Typing “The End” of a First Draft

Late Thursday afternoon, I typed “The End” on my first draft of my work-in-progress, tentatively called Missing Mom.

To tell you a little about what has preoccupied me all these months, the novel centers around Noelle, a rising high school senior and aspiring ballet dancer whose mom suddenly vanishes. While the circumstantial evidence points to suicide, Noelle refuses to believe her mother would have killed herself and launches her own investigation. Threaded throughout the novel is also the story of Savannah, a young woman caught in an abusive relationship nearly two decades ago, whose fate turns out to be inextricably intertwined with Noelle’s investigation.

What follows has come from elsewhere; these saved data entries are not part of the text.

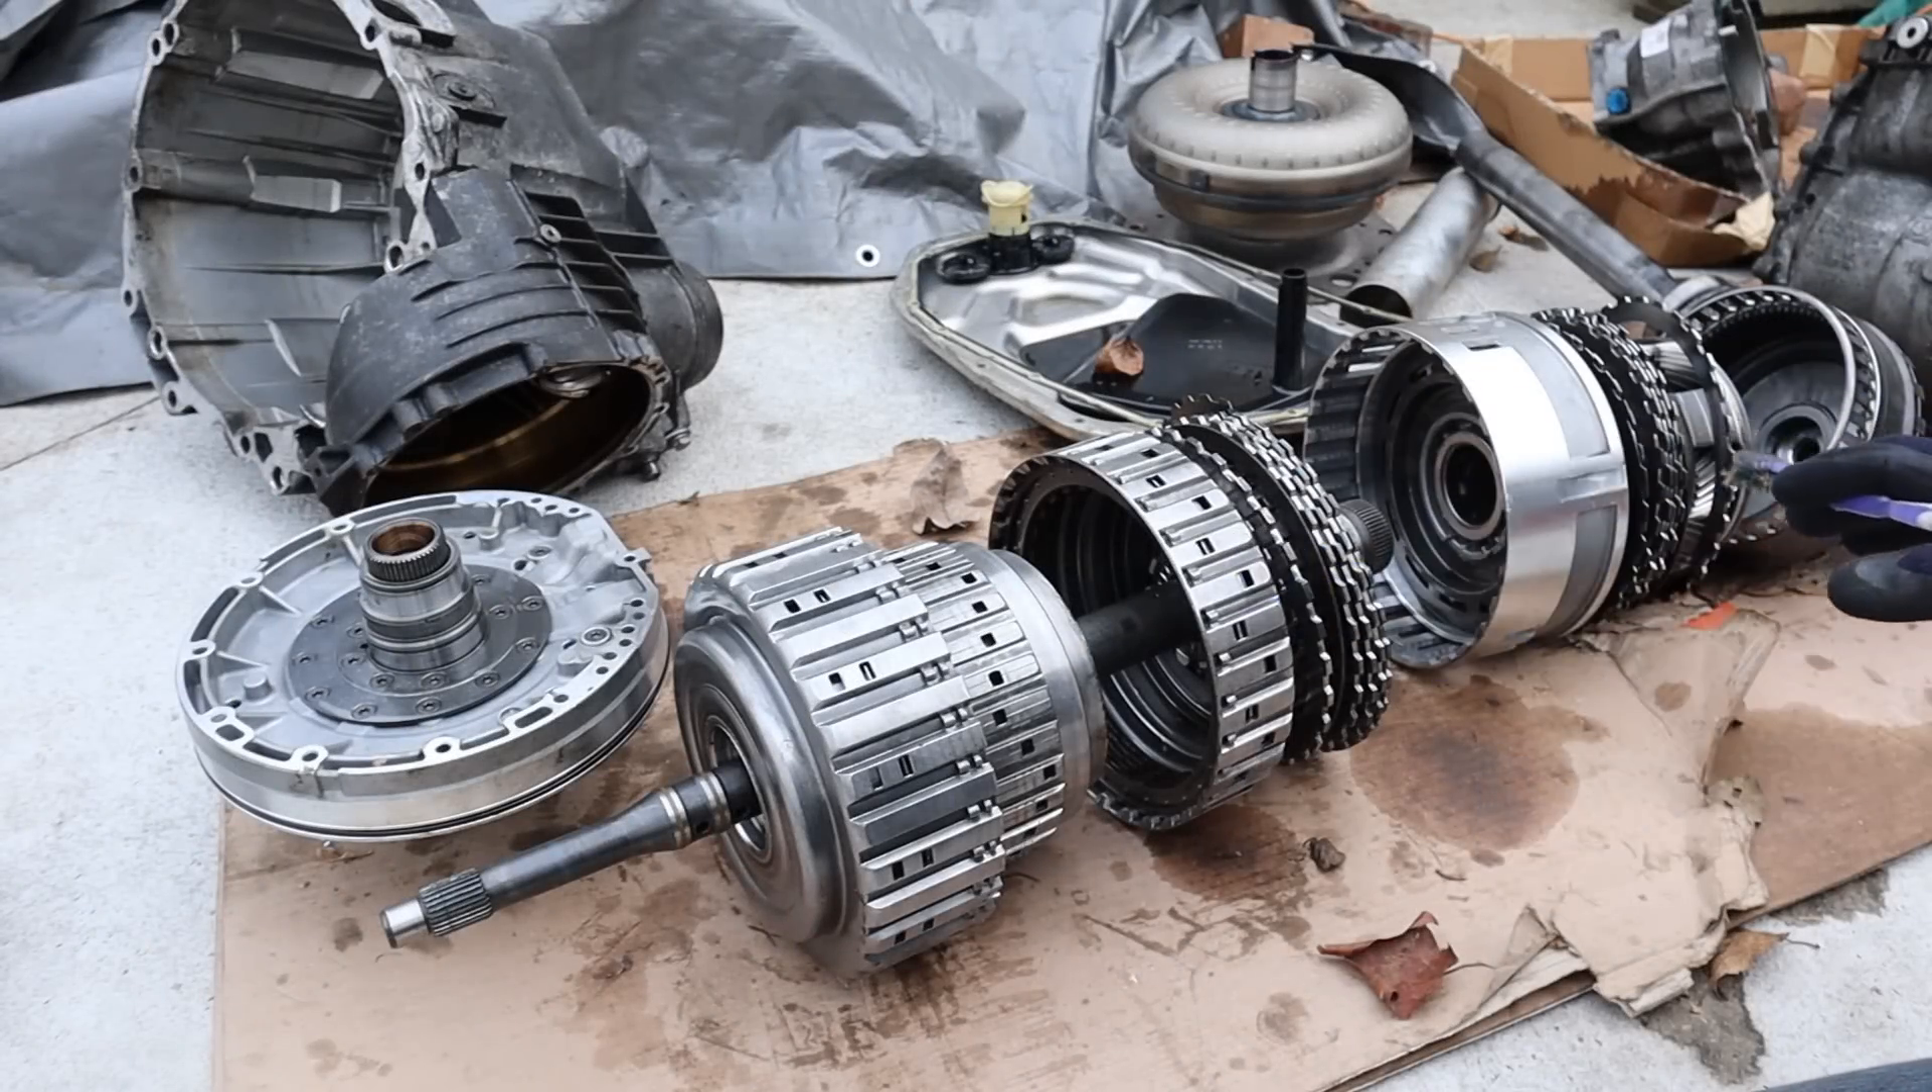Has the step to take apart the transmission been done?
Yes.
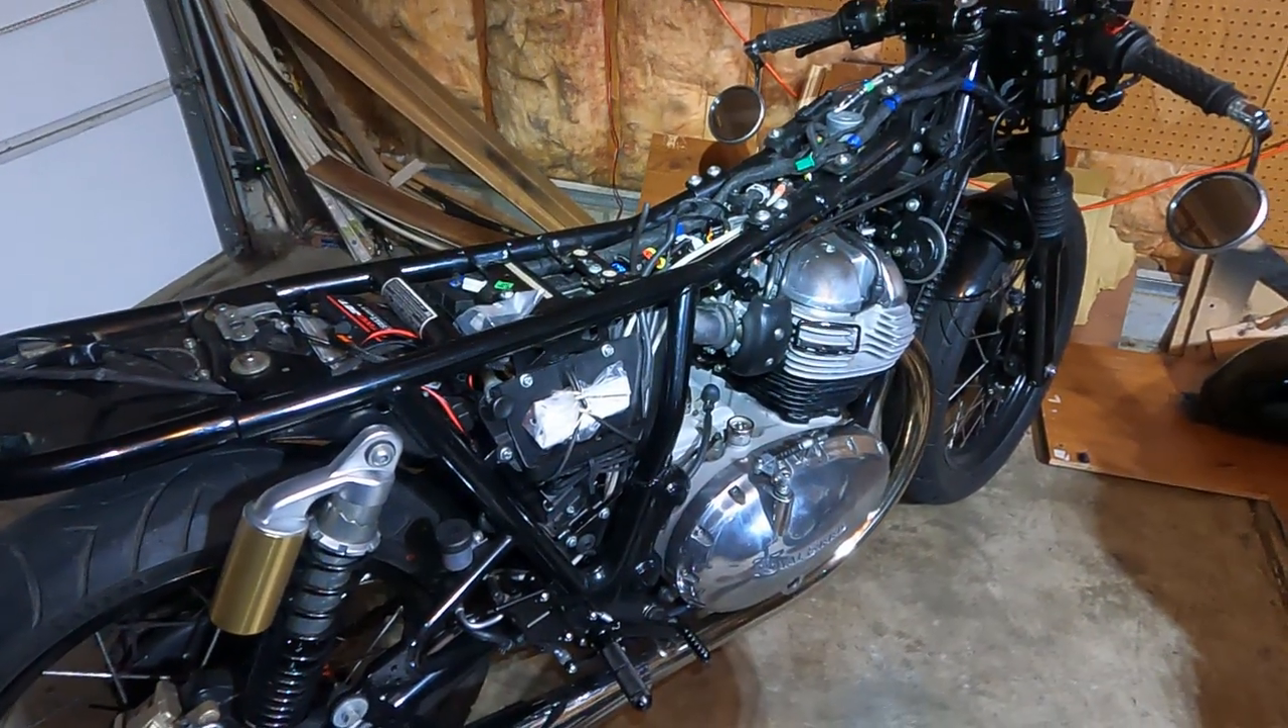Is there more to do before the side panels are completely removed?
No.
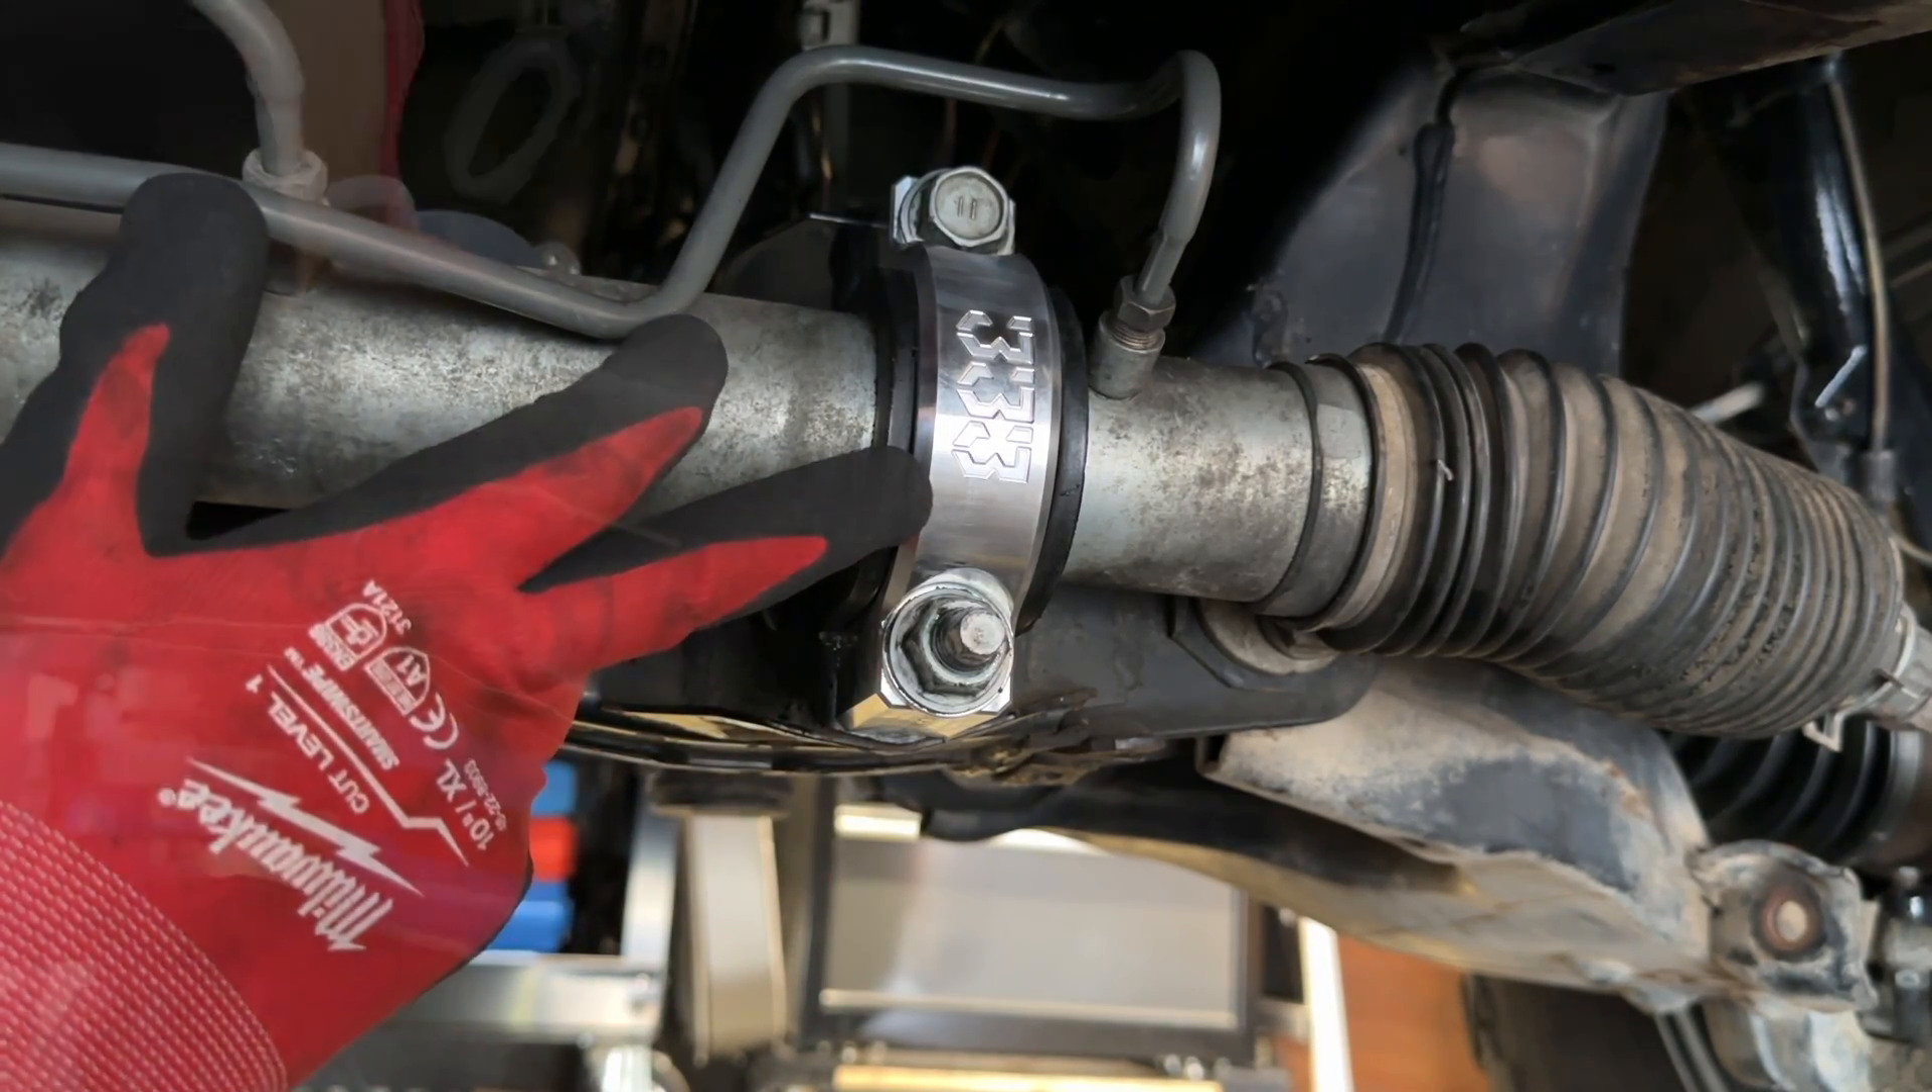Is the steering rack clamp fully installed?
Yes.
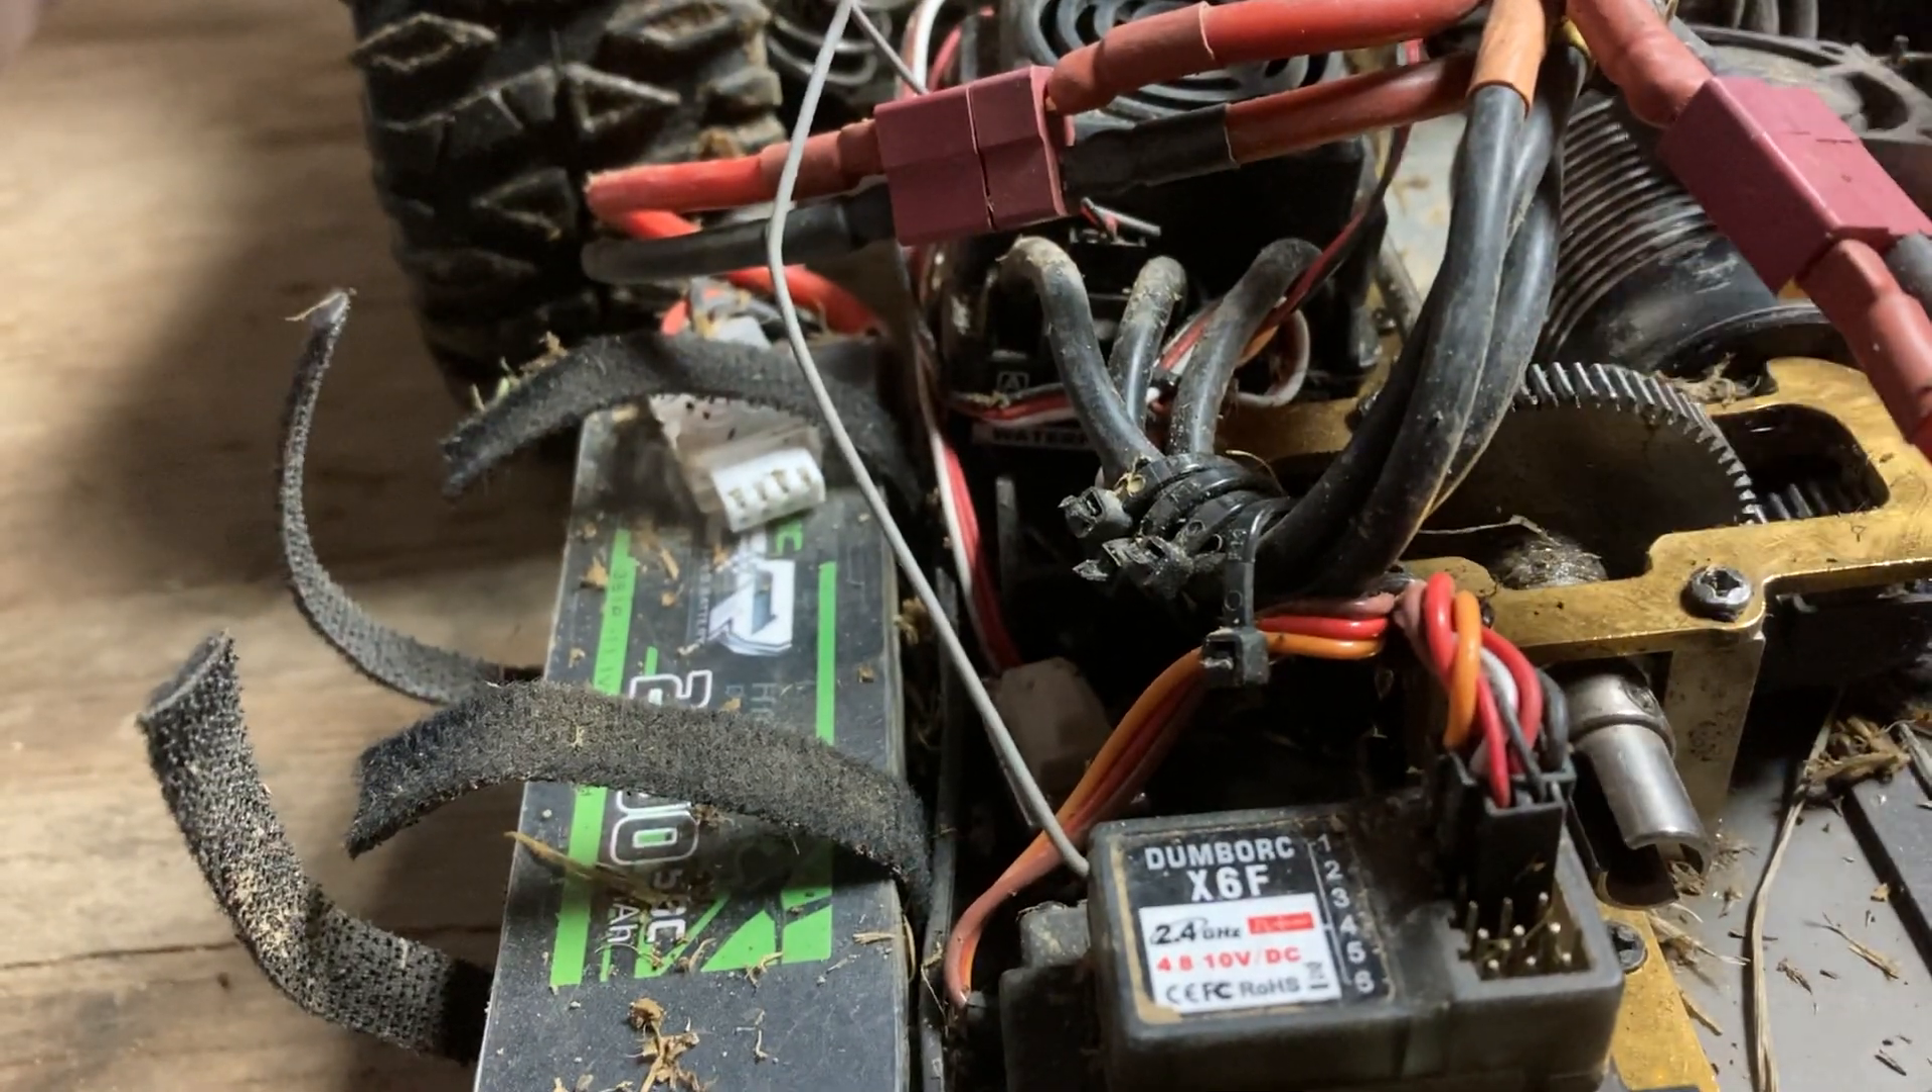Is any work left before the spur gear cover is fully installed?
Yes.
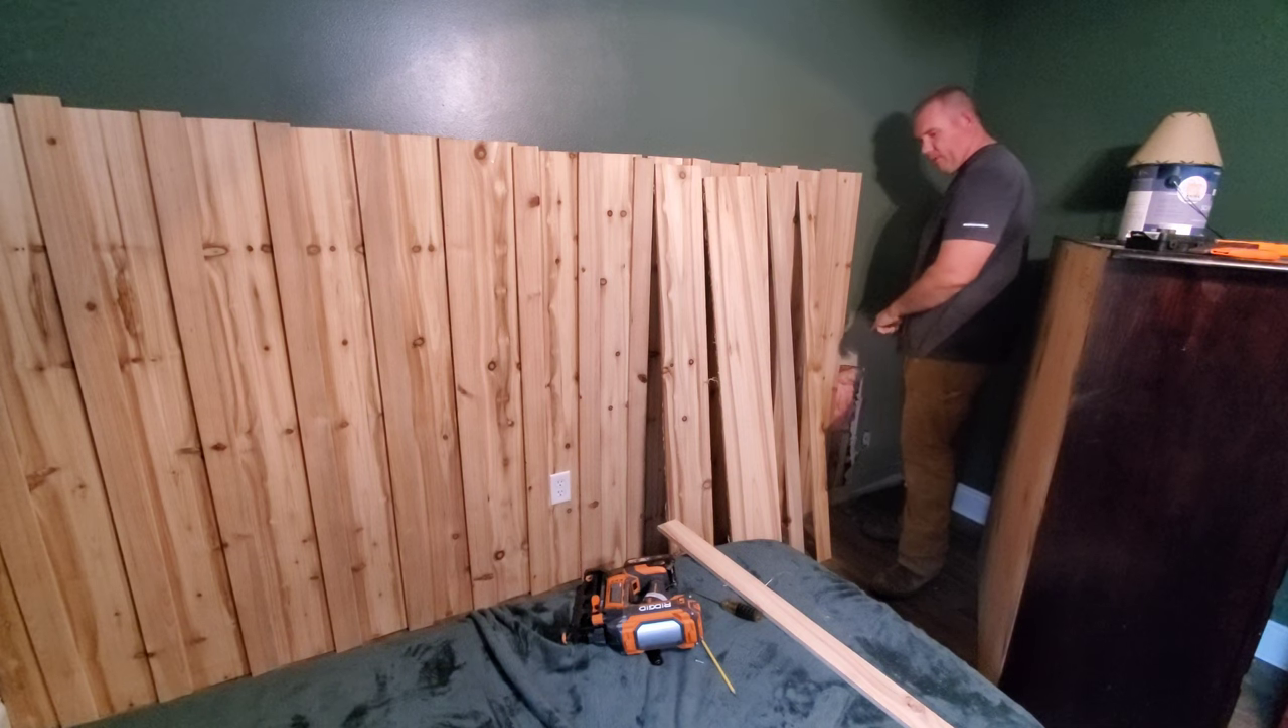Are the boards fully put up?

I always experience such a myriad of emotions whenever I finish a first draft of a novel. Of course, there’s joy and excitement that I finished my first go at the manuscript! And there’s also awareness that a first draft is… well, a first draft. It will take lots more work and the critical eyes of critique group members and beta readers before it’s ready for submission.

But lurking in the recesses of my heart is also a kind of anticipatory grief. These characters have become so real to me that I actually talked to my husband about what they’d be doing after the novel was over as though they were people we knew who lived down the street.

I will miss them! Eventually, new characters will replace them in my imaginary world, and I will fall in love all over again.

But meantime, there’s a piece of me that feels a bit sad as I prepare to say goodbye to the characters in Missing Mom.

Funny how we can have so many mixed feelings when we type “The End.”